Data for review below:

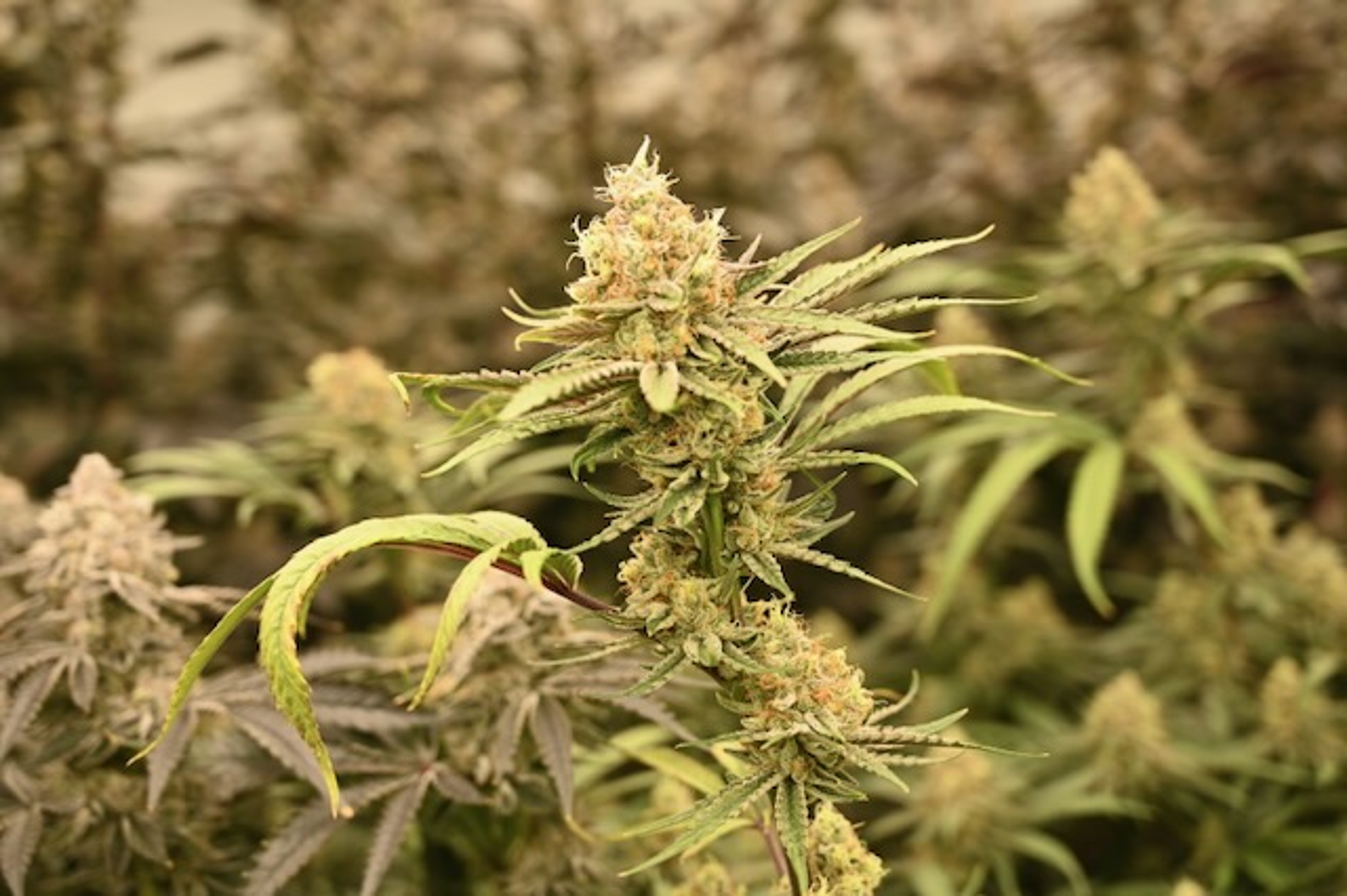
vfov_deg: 27.0
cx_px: 674
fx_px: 1870
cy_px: 448
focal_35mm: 50
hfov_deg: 39.6
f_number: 4
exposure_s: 1/400
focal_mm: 50
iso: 200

End of Data for review.

What to work on - Output exactly the lines from the one containing "fx_px: 1870" through the last line of the records, both included. Output nothing else.

Answer area -
fx_px: 1870
cy_px: 448
focal_35mm: 50
hfov_deg: 39.6
f_number: 4
exposure_s: 1/400
focal_mm: 50
iso: 200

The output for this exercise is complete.